**Selected passage**
I think I have the most lubricated and air tight hook on earth test both manual and air every week , clean it and lub with light oil and coppaslip, grease points all get a couple of shots and I spin it a good few times before resetting it. not that I get nervous or anything!


----------



## STRAWBERRY

For CRYAN. Hi there. We have a similar problem with the RN, when they are here in Portland. A push pull to a warship speeding astern at a rate of knots is a common thing. I don't know why the masters of the RN ships do it. The only real answer, is because they are showing off! There is nothing worse than an RN master showing off. What I tend to do, is call the pilot and specifically ask not to come astern too quickly. That VHF Communication, although intended for the Pilot, will be heared by the master. As a secondary precaution, I have a crewman standing by at all times, and I always have the wheel hard over, just in case they do speed astern, I can screw in at full speed and avoid being wrapped around their two Anchors. If they want to race away, we should bodily lift off the berth, and then let Go. Then, they can do what the hell they please. You said you use dyneema over the bow, is there much stretch in it? Of course, Dog tugs have only a maximum of about 9 tonnes bp over the bow, and that's a straight horizontal pull, any angle at all, will reduce the tonnage. We never use a Gog rope, partly because my crew are not used to using one, and secondly, it reduces the maneoverbility. They are fine if you are on a straight tow, for long distances, but for harbour work, not a good idea, unless you are in a stern tow to the bow, and the vessel is going astern to the berth. No you are quite right, Dogs are not Voith, but by god, they are great little tugs! Be safe! Andy


----------



## Andy Lavies

*Acme Thunderer*

I've still got my metal Acme Thunderer - and it works much better than modern plastic ones!
Andy


----------



## cryan

Strawberry,
Dyneema's are extremely strong some say too strong, (stonger than wires but lighter than Polyprop or Nylon) our main tow's are, I think, 1.75"-2" , lightweight and they float so very easy to handle, the other thing with dyneema's is there is no stretch so if they do part there is little if any recoil so a lot safer to work around, their only real fault is when new they self lubricate and if bent round the bits they can run under load so we usually slip the free end eye over another set of bits to back it up. Deerhound has 12 tons over the bow and 17 off the hook. if working type 23's etc push pull under the bow flare we hang a wicker fender off the monkey island to give us some protection. the general feeling here is the same as per the use of gob eye's etc but as I say the phantom report mentions their use. I agree that the main problem with RN ships is attitude as any foreign vessels with the same power etc are never a problem.


----------



## Mike S

I have just had a decent read of the report on the Flying Phantom. I have to say that was the saddest and most sobering read I have had for a long time and my deepest sympathy goes out to those poor fellows and their families.
Many thoughts are running through my mind however I note with interest that the report is of the opinion that she was never aground. That must mean that she was girted of course and the open door looks like being a very major factor.
I hated towing off the aft tow winch even with a release on a z peller however it is worthy of note that I know of no towline or conventional tug here in Australia that has a full towing winch aft. We have retrieving winches placed over the hook on the next deck or on the bulkhead and the rope is fleted out and then run to the tow. On retrieving the line stays on the hook until it is let go from the ship.

**Extracted records**

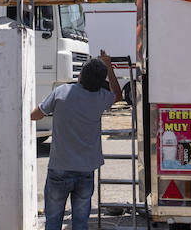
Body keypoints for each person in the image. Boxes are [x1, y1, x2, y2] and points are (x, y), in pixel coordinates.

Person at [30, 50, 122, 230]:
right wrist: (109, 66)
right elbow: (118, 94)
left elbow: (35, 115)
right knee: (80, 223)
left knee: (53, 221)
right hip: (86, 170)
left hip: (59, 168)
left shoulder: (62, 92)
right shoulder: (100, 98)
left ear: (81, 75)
--
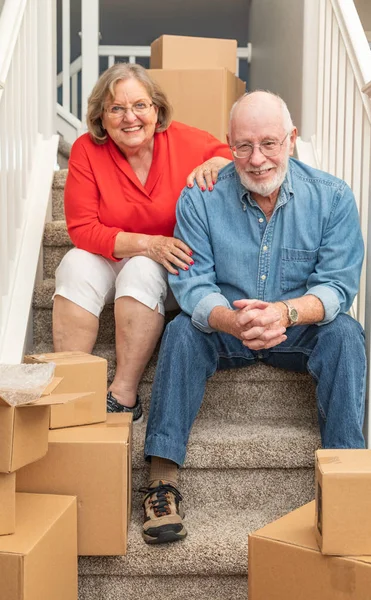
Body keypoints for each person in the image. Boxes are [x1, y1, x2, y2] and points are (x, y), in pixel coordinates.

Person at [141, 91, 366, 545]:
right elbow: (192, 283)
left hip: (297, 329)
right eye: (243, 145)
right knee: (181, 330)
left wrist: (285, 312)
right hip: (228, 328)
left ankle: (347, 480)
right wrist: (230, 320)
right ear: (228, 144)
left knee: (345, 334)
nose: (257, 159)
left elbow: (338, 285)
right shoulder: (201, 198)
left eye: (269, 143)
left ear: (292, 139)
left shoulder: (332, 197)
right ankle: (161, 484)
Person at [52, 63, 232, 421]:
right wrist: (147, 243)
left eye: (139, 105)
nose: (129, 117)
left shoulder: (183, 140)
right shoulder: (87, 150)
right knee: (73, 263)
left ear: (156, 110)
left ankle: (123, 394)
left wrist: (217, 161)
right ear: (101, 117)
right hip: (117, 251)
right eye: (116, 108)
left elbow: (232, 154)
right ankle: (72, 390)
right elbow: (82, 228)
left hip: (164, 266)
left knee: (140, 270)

**Tasks to complete**
a: Decide whether each statement agrees with the tugboat thread, answering yes or no and quoting the words of the thread that decide it: (i) Dyneema tow lines have no stretch. (ii) Deerhound has 17 tons over the bow. (iii) Strawberry's crew regularly uses a gog rope.
b: Carry on the tugboat thread from its last sentence.

**Responses per task**
a:
(i) Yes: "the other thing with dyneema's is there is no stretch"
(ii) No: "Deerhound has 12 tons over the bow and 17 off the hook."
(iii) No: "We never use a Gog rope"

b:
Then the hook is tripped and the winch reels in the small gantlin lifting the rope off the hook and the full length is then brought aboard. I first used this in the North West at Cape Lambert where we were using inexperienced crews off the ore pile and we had to keep it simple. This meant that all aft towing was done from the hook. The Adsteam disc type hooks are fail-safe and I have never known one not trip in a millisecond.
We also have girting posts fitted so the the towline when out on the beam cannot get more than 85 deg and there is a turning moment generated trying to bring the tugs stern around. We never towed with lines of that breaking strain over the stern either.......tugs bollard pull + 10% was about it and we were very wary of the eye on the bits of the ship too. I stand corrected on the gob system however in that towage mode ahead of the ship it would not be in use either.
The layout of the wheelhouse of the Flying Phantom looked poor to me. She also had a lot of weight high up in that fire monitor system and the view aft from the wheelhouse looked pretty poor. I wonder if her original manning was more than 4 men? 
Navigation in thick fog must be a nightmare and I have only had to do it once. We were alongside lashed up at the time and the pilot liased with me all the time and asked for distances from my radar. As I was alongside the vessel I had time to check it.
This leads me to a final thought. Would it not be better to have had the tugs on the port and stbd shoulders in the push pull mode? A tug coming astern on the shoulder can be very affective certainly in conjunction with another pushing on the opposite shoulder and could have corrected the swing of the vessel. 
Another thought too.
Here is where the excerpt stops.